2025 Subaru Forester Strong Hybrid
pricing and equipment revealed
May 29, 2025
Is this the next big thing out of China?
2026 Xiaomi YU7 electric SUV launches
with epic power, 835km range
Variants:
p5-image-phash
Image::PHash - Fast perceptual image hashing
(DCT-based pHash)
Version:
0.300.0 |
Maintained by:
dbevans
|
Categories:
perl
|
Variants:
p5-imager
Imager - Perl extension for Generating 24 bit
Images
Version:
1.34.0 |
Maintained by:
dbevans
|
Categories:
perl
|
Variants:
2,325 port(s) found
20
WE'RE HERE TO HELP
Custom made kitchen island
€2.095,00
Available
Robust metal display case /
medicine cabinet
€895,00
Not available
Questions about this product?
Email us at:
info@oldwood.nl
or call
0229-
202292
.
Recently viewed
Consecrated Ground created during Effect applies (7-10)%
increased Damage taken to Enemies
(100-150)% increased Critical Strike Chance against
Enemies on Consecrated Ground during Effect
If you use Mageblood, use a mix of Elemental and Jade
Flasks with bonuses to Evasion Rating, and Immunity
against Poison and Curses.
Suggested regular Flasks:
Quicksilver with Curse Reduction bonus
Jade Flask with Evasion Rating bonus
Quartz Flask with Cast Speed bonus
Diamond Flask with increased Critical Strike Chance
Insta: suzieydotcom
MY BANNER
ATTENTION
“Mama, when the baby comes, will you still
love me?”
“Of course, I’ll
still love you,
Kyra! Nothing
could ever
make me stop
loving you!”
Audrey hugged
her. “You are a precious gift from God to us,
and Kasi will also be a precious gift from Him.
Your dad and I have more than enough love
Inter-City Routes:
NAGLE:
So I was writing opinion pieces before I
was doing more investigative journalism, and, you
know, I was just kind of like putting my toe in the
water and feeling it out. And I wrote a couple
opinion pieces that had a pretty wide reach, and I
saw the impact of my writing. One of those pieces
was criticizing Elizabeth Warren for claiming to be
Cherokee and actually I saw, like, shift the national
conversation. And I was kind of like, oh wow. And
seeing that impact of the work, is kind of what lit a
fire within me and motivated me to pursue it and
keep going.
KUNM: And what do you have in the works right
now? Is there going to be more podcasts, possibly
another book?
_____
Hand back the material above in full, exactly as written.

REPLY TO THE TASK:
2025 Subaru Forester Strong Hybrid
pricing and equipment revealed
May 29, 2025
Is this the next big thing out of China?
2026 Xiaomi YU7 electric SUV launches
with epic power, 835km range
Variants:
p5-image-phash
Image::PHash - Fast perceptual image hashing
(DCT-based pHash)
Version:
0.300.0 |
Maintained by:
dbevans
|
Categories:
perl
|
Variants:
p5-imager
Imager - Perl extension for Generating 24 bit
Images
Version:
1.34.0 |
Maintained by:
dbevans
|
Categories:
perl
|
Variants:
2,325 port(s) found
20
WE'RE HERE TO HELP
Custom made kitchen island
€2.095,00
Available
Robust metal display case /
medicine cabinet
€895,00
Not available
Questions about this product?
Email us at:
info@oldwood.nl
or call
0229-
202292
.
Recently viewed
Consecrated Ground created during Effect applies (7-10)%
increased Damage taken to Enemies
(100-150)% increased Critical Strike Chance against
Enemies on Consecrated Ground during Effect
If you use Mageblood, use a mix of Elemental and Jade
Flasks with bonuses to Evasion Rating, and Immunity
against Poison and Curses.
Suggested regular Flasks:
Quicksilver with Curse Reduction bonus
Jade Flask with Evasion Rating bonus
Quartz Flask with Cast Speed bonus
Diamond Flask with increased Critical Strike Chance
Insta: suzieydotcom
MY BANNER
ATTENTION
“Mama, when the baby comes, will you still
love me?”
“Of course, I’ll
still love you,
Kyra! Nothing
could ever
make me stop
loving you!”
Audrey hugged
her. “You are a precious gift from God to us,
and Kasi will also be a precious gift from Him.
Your dad and I have more than enough love
Inter-City Routes:
NAGLE:
So I was writing opinion pieces before I
was doing more investigative journalism, and, you
know, I was just kind of like putting my toe in the
water and feeling it out. And I wrote a couple
opinion pieces that had a pretty wide reach, and I
saw the impact of my writing. One of those pieces
was criticizing Elizabeth Warren for claiming to be
Cherokee and actually I saw, like, shift the national
conversation. And I was kind of like, oh wow. And
seeing that impact of the work, is kind of what lit a
fire within me and motivated me to pursue it and
keep going.
KUNM: And what do you have in the works right
now? Is there going to be more podcasts, possibly
another book?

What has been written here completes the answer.